Su piel es muy sensible y además, por su peculiar naturaleza, los labios tienen muchas carencias que los convierten en blanco perfecto de todas las agresiones. Y es que no tienen melanina y, por lo tanto, no están protegidos frente a los rayos solares. Pero además, tampoco poseen glándulas sebáceas y sudoríparas, lo que provoca que se deshidraten y agrieten son facilidad. La acción conjunta y persistente del viento, las temperaturas extremas o los ambientes muy secos tiene efectos devastadores sobre ellos, que, poco a poco, van perdiendo su colágeno natural, mientras las líneas verticales crecen paulatinamente. Si además fumas, este proceso se acelera y se extiende al contorno de los labios. ¿La razón?
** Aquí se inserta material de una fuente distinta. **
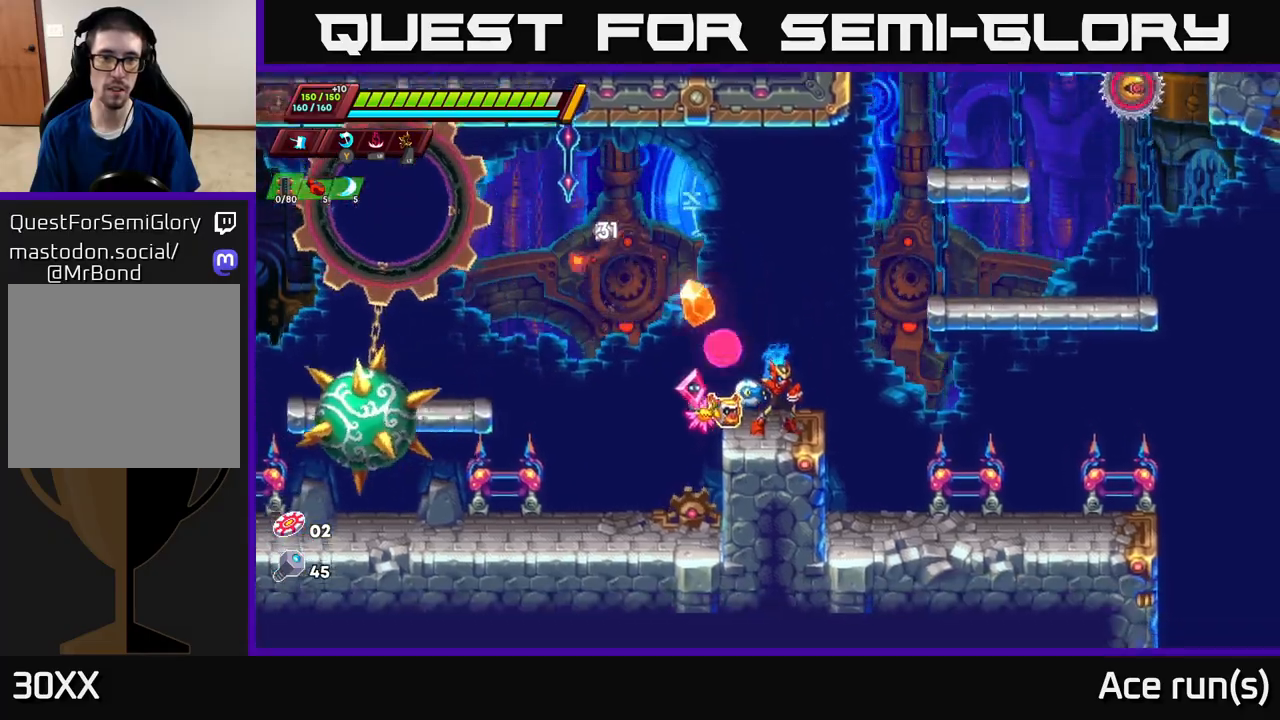
{"buttons": [], "left_stick": "center", "right_stick": "center", "events": [[17, "left_stick", "right"], [33, "A", "down"], [50, "R2", "down"], [333, "A", "up"], [383, "R2", "up"], [433, "left_stick", "center"]]}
La nicotina impide la correcta oxigenación de las células y el gesto de aspirar el cigarrillo propicia la formación de arrugas sobre el labio superior y de lo que conocemos como ’código de barras’. Si sueles humedecerte constantemente los labios con la lengua, abandona esta costumbre porque la saliva contiene sustancias ácidas que también contribuyen a que se deshidraten. Y de paso, deja de arrancarte esas pielecitas que te salen con tanta frecuencia. Así sólo conseguirás irritar los labios y dejarlos más desprotegidos.